SOURCE EXTRACT:
---*---

Other findings confirmed that rural residents in the North Star State have a dimmer view of economic recovery than their urban counterparts.

  • Nearly half (48%) of rural residents felt that living-wage job opportunities in their community are inadequate. In contrast, only 27 percent of urban residents felt living-wage opportunities were inadequate.
  • One-third of rural residents said their household income has increased over the past year at the same time that 22 percent say it actually has decreased—similar to 2013 and only slightly improved over 2010.

Different demographic groups and regions of the state had differing opinions about the state of the economy, the study found:

  • Rural residents ages 25 to 34 and those whose annual household income is greater than $100,000 were most likely to feel the economy has improved (41% say it has).  Central Minnesota shows the greatest sense of improvement, with 37 percent of residents believing that the economy had improved (up 17 points since 2013).
  • Meanwhile, those with the lowest incomes ($35,000 or less) and those ages 50 and older were least likely to believe that the economy has improved.  Only 19 percent of Minnesota’s Northeast region believed they have seen improvement.

---*---

DATA SUPPLIED:
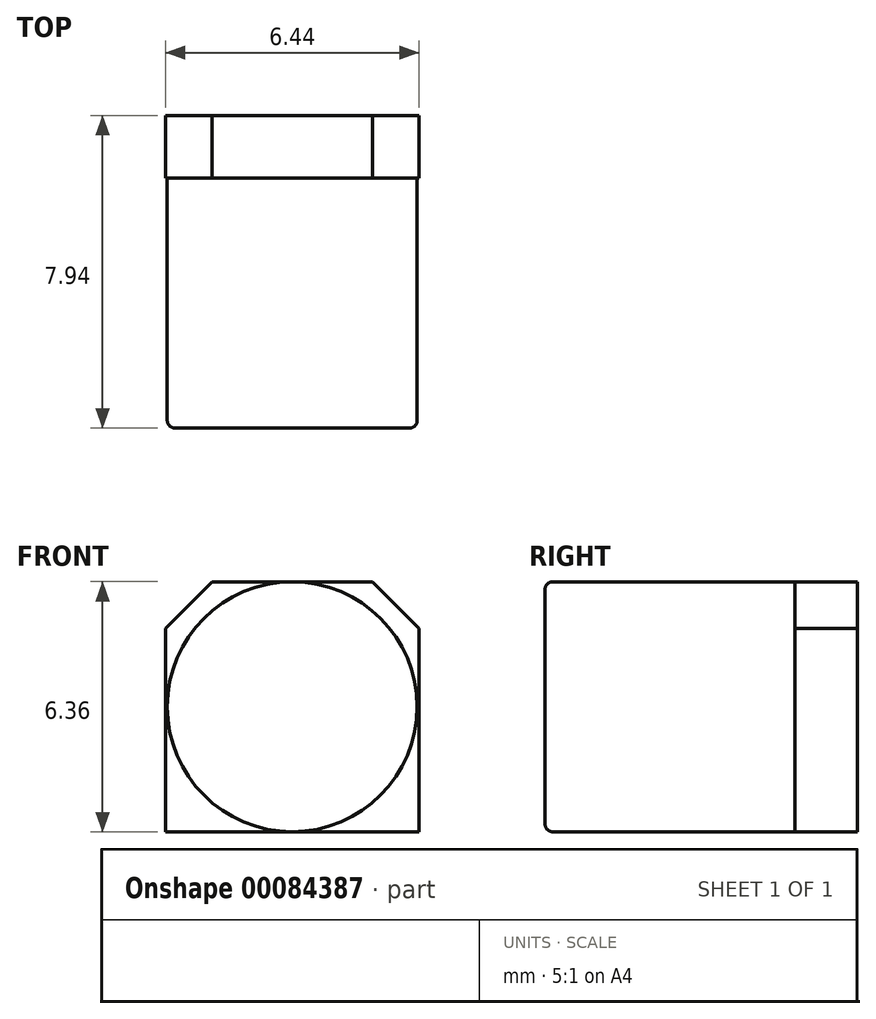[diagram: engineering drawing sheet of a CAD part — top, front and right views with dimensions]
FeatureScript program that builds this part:
annotation { "Feature Type Name" : "Feature", "Feature Type Description" : "" }
export const myFeature = defineFeature(function(context is Context, id is Id, definition is map)
    precondition{}
    {
        {
            var Q0;
            Q0=qCreatedBy(makeId("Front.planeOp"),FACE);
            var sketch = newSketch(context, id + "F0", { "sketchPlane" : qUnion([Q0])});
            skCircle(sketch, "E0", {"center": v(0, 0) * mm, "radius": 3.18 * mm});
            skSolve(sketch);
        }
        {
            var Q0;
            Q0 = qSketchRegion(id + "F0", true);
            extrude(context, id + "F1", {"entities" : qUnion([Q0]), "depth" : 6.35 * mm});
        }
        {
            var Q0;
            Q0=makeQuery(id+"F1.opExtrude","CAP_FACE",FACE,{"disambiguationData":[OSD([sQuery(id+"F0.wireOp",EDGE,"E0")])],"isStart":true});
            var sketch = newSketch(context, id + "F2", { "sketchPlane" : qUnion([Q0])});
            skLineSegment(sketch, "E1.bottom", {"start": v(-3.22, 3.18) * mm, "end": v(3.22, 3.18) * mm});
            skLineSegment(sketch, "E1.top", {"start": v(-3.22, -3.18) * mm, "end": v(3.22, -3.18) * mm});
            skLineSegment(sketch, "E1.left", {"start": v(-3.22, 3.18) * mm, "end": v(-3.22, -3.18) * mm});
            skLineSegment(sketch, "E1.right", {"start": v(3.22, 3.18) * mm, "end": v(3.22, -3.17) * mm});
            skPoint(sketch, "E1.middle", {"position": v(0, 0) * mm});
            skLineSegment(sketch, "E2", {"start": v(-3.22, 1.98) * mm, "end": v(-2.03, 3.18) * mm});
            skLineSegment(sketch, "E3", {"start": v(2.03, 3.18) * mm, "end": v(3.22, 1.98) * mm});
            skSolve(sketch);
        }
        {
            var Q0;
            {var subQ3=sQuery(id+"F2.wireOp",EDGE,"E2");Q0=makeQuery(id+"F2.imprint","IMPRINT",FACE,{"disambiguationData":[TD([[makeQuery(id+"F2.imprint","IMPRINT",EDGE,{"derivedFrom":subQ3}),-1.0]])]});}
            var Q1;
            {var subQ5=sQuery(id+"F2.wireOp",EDGE,"E3");Q1=makeQuery(id+"F2.imprint","IMPRINT",FACE,{"disambiguationData":[TD([[makeQuery(id+"F2.imprint","IMPRINT",EDGE,{"derivedFrom":subQ5}),-1.0]])]});}
            var Q2;
            {var subQ0=makeQuery(id+"F1.opExtrude","CAP_EDGE",EDGE,{"disambiguationData":[OSD([sQuery(id+"F0.wireOp",EDGE,"E0")])],"isStart":true});var subQ1=makeQuery(id+"F2.imprint","INTERSECT",VERTEX,{"derivedFrom":[subQ0,sQuery(id+"F2.wireOp",EDGE,"E1.bottom")]});Q2=makeQuery(id+"F2.imprint","IMPRINT",FACE,{"disambiguationData":[TD([[makeQuery(id+"F2.imprint","IMPRINT",EDGE,{"disambiguationData":[TD([[subQ1,1.0]])],"derivedFrom":subQ0}),-1.0]])]});}
            extrude(context, id + "F3", {"entities" : qUnion([Q0, Q1, Q2]), "operationType" : NewBodyOperationType.ADD, "depth" : 1.59 * mm});
        }
        {
            var Q0;
            Q0=makeQuery(id+"F1.opExtrude","CAP_EDGE",EDGE,{"disambiguationData":[OSD([sQuery(id+"F0.wireOp",EDGE,"E0")])],"isStart":false});
            fillet(context, id + "F4", {"entities" : qUnion([Q0]), "radius" : 0.2 * mm, "tangentPropagation" : true, "allowEdgeOverflow" : false});
        }
    });
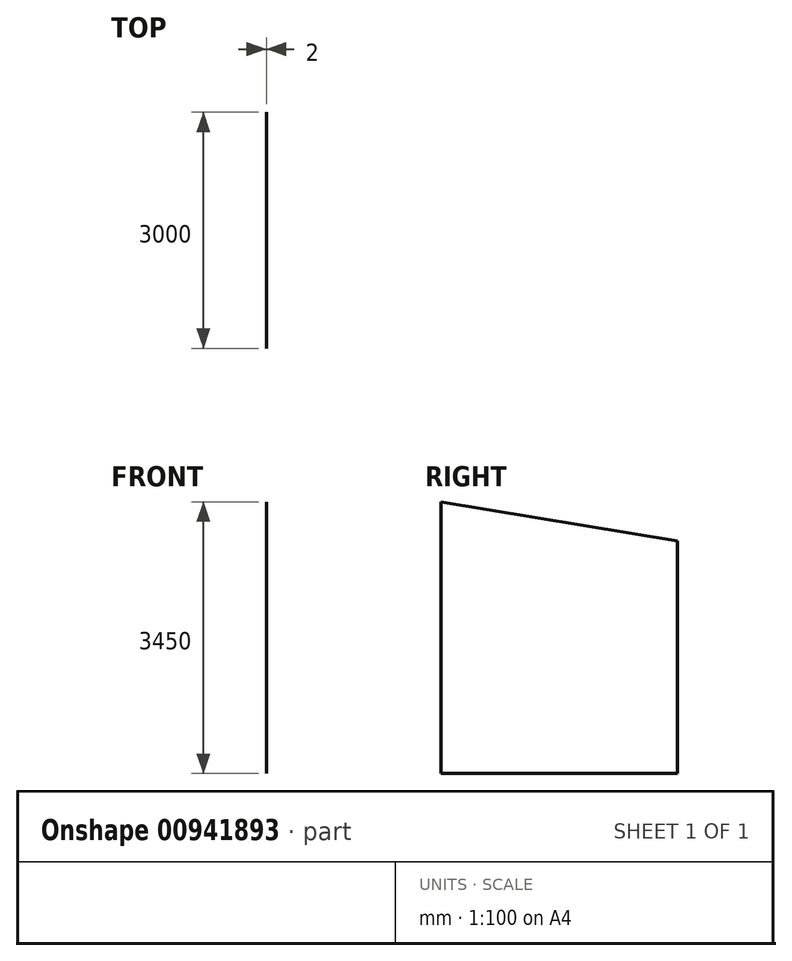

---*---

COMPLETE THE FOLLOWING:
• a. How would you sum up the passage on rural views of the economy in two sentences?
• b. Arrange the entries as a JSON list of strings, one string per line, covering the part that opens with the first line of the entries and closes with the line containing "v(-3.22, 1.98) *". Leave the pictures out of the answer.

ANSWERS FOR THE TASKS:
• a. Rural residents in Minnesota have a dimmer view of economic recovery than urban residents: 48 percent of rural residents call living-wage job opportunities in their community inadequate, compared with 27 percent of urban residents. Rural residents ages 25 to 34, those with household incomes above $100,000, and Central Minnesota were most likely to see improvement, while those with the lowest incomes, those ages 50 and older, and the Northeast region were least likely.

• b.
[
  "[diagram: engineering drawing sheet of a CAD part — top, front and right views with dimensions]",
  "FeatureScript program that builds this part:",
  "annotation { \"Feature Type Name\" : \"Feature\", \"Feature Type Description\" : \"\" }",
  "export const myFeature = defineFeature(function(context is Context, id is Id, definition is map)",
  "    precondition{}",
  "    {",
  "        {",
  "            var Q0;",
  "            Q0=qCreatedBy(makeId(\"Front.planeOp\"),FACE);",
  "            var sketch = newSketch(context, id + \"F0\", { \"sketchPlane\" : qUnion([Q0])});",
  "            skCircle(sketch, \"E0\", {\"center\": v(0, 0) * mm, \"radius\": 3.18 * mm});",
  "            skSolve(sketch);",
  "        }",
  "        {",
  "            var Q0;",
  "            Q0 = qSketchRegion(id + \"F0\", true);",
  "            extrude(context, id + \"F1\", {\"entities\" : qUnion([Q0]), \"depth\" : 6.35 * mm});",
  "        }",
  "        {",
  "            var Q0;",
  "            Q0=makeQuery(id+\"F1.opExtrude\",\"CAP_FACE\",FACE,{\"disambiguationData\":[OSD([sQuery(id+\"F0.wireOp\",EDGE,\"E0\")])],\"isStart\":true});",
  "            var sketch = newSketch(context, id + \"F2\", { \"sketchPlane\" : qUnion([Q0])});",
  "            skLineSegment(sketch, \"E1.bottom\", {\"start\": v(-3.22, 3.18) * mm, \"end\": v(3.22, 3.18) * mm});",
  "            skLineSegment(sketch, \"E1.top\", {\"start\": v(-3.22, -3.18) * mm, \"end\": v(3.22, -3.18) * mm});",
  "            skLineSegment(sketch, \"E1.left\", {\"start\": v(-3.22, 3.18) * mm, \"end\": v(-3.22, -3.18) * mm});",
  "            skLineSegment(sketch, \"E1.right\", {\"start\": v(3.22, 3.18) * mm, \"end\": v(3.22, -3.17) * mm});",
  "            skPoint(sketch, \"E1.middle\", {\"position\": v(0, 0) * mm});",
  "            skLineSegment(sketch, \"E2\", {\"start\": v(-3.22, 1.98) * mm, \"end\": v(-2.03, 3.18) * mm});"
]